CMS officials said the proposal is focused on improving payment accuracy and long-term stability rather than increasing plan payments.

“We do not want risk adjustment to be a source of competitive advantage for health plans,” Chris Klomp, CMS deputy administrator and director of Medicare, told The Journal.

One reason the proposed rate increase came in lower than expected is CMS actuaries’ estimate of spending growth in traditional Medicare, which helps determine payment benchmarks for MA. For 2027, CMS shared in a January 26 news release that it used an effective growth rate of 4.97%, below what many analysts had predicted.

CMS noted that these estimates often change before rates are finalized in April as more data become available. When factoring in ongoing trends in billing and coding, CMS expects overall MA payments to rise by about 2.54% in 2027 once estimated risk score growth is included.

The proposal also includes a change that could impact some insurers. CMS plans to stop counting diagnoses from supposed unlinked chart reviews when calculating risk scores starting next year. Under current practice, insurers can review medical charts to identify diagnoses that raise payments even if those diagnoses are not tied to a specific medical visit.

CMS shared in the release it estimates removing payment for unlinked chart review diagnoses would reduce MA payments by about 1.53%. Diagnoses found through chart reviews would still count if they are connected to an actual medical service, such as a doctor visit.

Federal oversight agencies, including the HHS Office of Inspector General (OIG), have warned for years about unlinked chart reviews and other coding practices. According to The Journal, the OIG has said these practices can lead to payments that may not be justified and benefit some insurers more than others. In a 2021 report, the OIG said UnitedHealth Group received sizable payments linked to these practices, though the company said its chart review programs follow Medicare rules.

Following yesterday’s update, organizations in the industry responded quickly, warning the proposal could affect coverage and costs for beneficiaries.

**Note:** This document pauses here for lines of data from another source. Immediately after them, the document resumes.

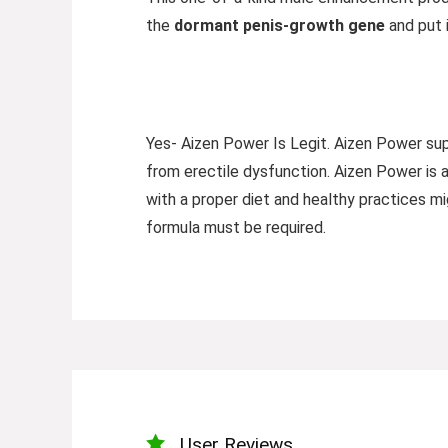
the
dormant penis-growth gene
and put 
Yes- Aizen Power Is Legit. Aizen Power sup
from erectile dysfunction. Aizen Power is 
with a proper diet and healthy practices mig
formula must be required.
User Reviews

AHIP, which represents large national insurers, said flat funding at a time of rising medical costs could force tough choices.

“If finalized, this proposal could result in benefit cuts and higher costs for 35 million seniors and people with disabilities when they renew their Medicare Advantage coverage in October 2026,” Chris Bond, an AHIP spokesperson, said in a released statement.

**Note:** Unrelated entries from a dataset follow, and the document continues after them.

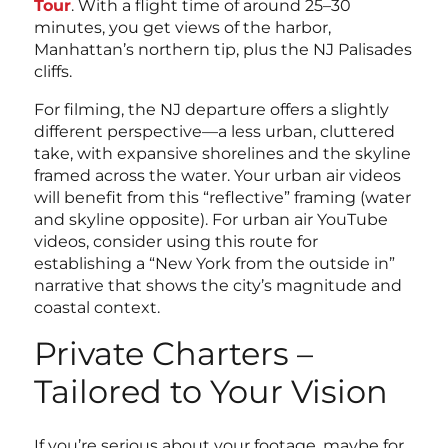
Tour
. With a flight time of around 25–30
minutes, you get views of the harbor,
Manhattan’s northern tip, plus the NJ Palisades
cliffs.
For filming, the NJ departure offers a slightly
different perspective—a less urban, cluttered
take, with expansive shorelines and the skyline
framed across the water. Your urban air videos
will benefit from this “reflective” framing (water
and skyline opposite). For urban air YouTube
videos, consider using this route for
establishing a “New York from the outside in”
narrative that shows the city’s magnitude and
coastal context.
Private Charters –
Tailored to Your Vision
If you’re serious about your footage, maybe for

The Alliance of Community Health Plans, which represents nonprofit and regional insurers, took a more mixed view. While ACHP criticized the proposed rates as unrealistic due to rising costs, it supported CMS’ effort to update the risk adjustment system and reduce incentives tied to coding intensity.

“CMS’ proposal to exclude unlinked chart reviews from risk scores is a welcome step,” Ceci Connolly, ACHP President and CEO, said in a shared statement. “We look forward to reviewing the details to ensure less-resourced and regional plans are not unintentionally disadvantaged.”

Connolly added that that fairer risk adjustment could help support a more stable MA program if carried out carefully.

CMS will accept public comments on the proposed 2027 Medicare Advantage and Part D policies through February 25. The agency is expected to release final payment rates by early April, leaving insurers and investors watching closely.